* _TASKS TO COMPLETE_
a. List every percentage figure given in the passage on underemployment.
b. In the passage on underemployment, what kind of position did L take?
c. Write a continuation of the passage on underemployment, starting after its final sentence.

* _TEXT TO READ_
*Photo Credit: Andrew Burton Getty Images
The good news is that L (not her real initial) got a job.
The bad news is that it’s as a paraprofessional when she is a licensed professional with excellent qualifications. That’s not surprising in these (hopefully) last and lingering days of the lesser depression when it’s not unusual for people to take any employment that’s available.
The United States underemployment rate, defined as “Total unemployed, plus all marginally attached workers, plus total employed part-time for economic reasons, as a percentage of the civilian labor force” and is at about 14.7%. Subtracting the unemployment rate of 6.2% and you’ve got 8.5% of the labor force still looking for a full time job.
There are no specific statistics for people like L who are working below their qualifications, but L is employed as a paraprofessional by a firm that doesn’t have a professional on staff.

Dataset items:
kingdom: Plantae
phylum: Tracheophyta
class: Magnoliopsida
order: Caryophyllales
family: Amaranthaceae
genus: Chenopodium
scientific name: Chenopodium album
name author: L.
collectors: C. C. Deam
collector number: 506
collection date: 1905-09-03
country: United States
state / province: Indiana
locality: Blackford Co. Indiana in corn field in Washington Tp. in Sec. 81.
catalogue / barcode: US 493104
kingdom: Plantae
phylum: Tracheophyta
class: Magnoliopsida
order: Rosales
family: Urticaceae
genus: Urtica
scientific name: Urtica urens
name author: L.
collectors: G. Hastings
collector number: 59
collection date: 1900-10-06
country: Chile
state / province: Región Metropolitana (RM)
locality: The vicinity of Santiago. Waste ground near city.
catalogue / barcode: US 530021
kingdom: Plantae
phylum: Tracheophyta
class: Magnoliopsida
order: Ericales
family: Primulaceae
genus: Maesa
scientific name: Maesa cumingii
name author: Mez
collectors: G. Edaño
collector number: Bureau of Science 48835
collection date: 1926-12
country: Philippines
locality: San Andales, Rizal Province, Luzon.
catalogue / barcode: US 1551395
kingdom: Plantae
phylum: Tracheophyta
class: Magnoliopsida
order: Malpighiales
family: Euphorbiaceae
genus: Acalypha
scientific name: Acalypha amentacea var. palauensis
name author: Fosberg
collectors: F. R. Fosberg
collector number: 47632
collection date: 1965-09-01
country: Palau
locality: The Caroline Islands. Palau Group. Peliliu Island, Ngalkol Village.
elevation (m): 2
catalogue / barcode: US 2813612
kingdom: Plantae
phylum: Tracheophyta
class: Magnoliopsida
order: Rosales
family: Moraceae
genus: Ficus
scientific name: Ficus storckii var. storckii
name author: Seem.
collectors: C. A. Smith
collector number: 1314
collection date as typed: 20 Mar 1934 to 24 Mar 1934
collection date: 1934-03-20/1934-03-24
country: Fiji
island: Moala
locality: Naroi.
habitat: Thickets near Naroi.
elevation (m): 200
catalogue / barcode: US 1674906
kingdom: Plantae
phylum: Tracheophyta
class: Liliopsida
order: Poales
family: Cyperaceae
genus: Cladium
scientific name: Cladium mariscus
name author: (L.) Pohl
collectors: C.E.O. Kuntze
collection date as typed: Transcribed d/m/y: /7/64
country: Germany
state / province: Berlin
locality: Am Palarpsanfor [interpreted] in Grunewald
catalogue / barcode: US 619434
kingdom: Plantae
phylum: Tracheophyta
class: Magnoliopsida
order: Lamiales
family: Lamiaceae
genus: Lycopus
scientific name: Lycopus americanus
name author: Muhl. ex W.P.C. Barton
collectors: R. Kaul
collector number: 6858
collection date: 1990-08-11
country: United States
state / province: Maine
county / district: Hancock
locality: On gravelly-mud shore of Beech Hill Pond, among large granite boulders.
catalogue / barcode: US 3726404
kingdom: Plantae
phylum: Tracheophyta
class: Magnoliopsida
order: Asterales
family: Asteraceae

* _OUTPUTS BY TASK_
a. 14.7%, 6.2%, 8.5%

b. A paraprofessional position.

c.
When they made up their budget, it was evidently with the assumption that they could find a qualified professional who would work for assistant’s wages. In the past, over qualified workers would be rejected because they would leave as soon as a job calling for their qualifications opened up. This seems to be particularly true in the field of law, where lawyers are taking jobs as paralegals and firms are glad to have them because they can now get two lawyers for the price of one.
While the Bureau of Labor Statistics reported that there are now more jobs available than there were at the start of the Lesser Depression, companies are still hiring fewer people.
Mike Konczal of the Roosevelt Institute wrote, “Why is unemployment so bad in this recession? There are two theories at work. The first is a story of aggregate demand. The second theory is one of a mismatch in skills.”
Right now the aggregate demand theory seems to carry more weight.
Aggregate demand simply implies that there isn’t enough money in circulation to revive the economy. Confirmation can be found in the New York Times August 9, 2014 under the headline “The Trucking Industry Needs More Drivers. Maybe It Needs to Pay More.”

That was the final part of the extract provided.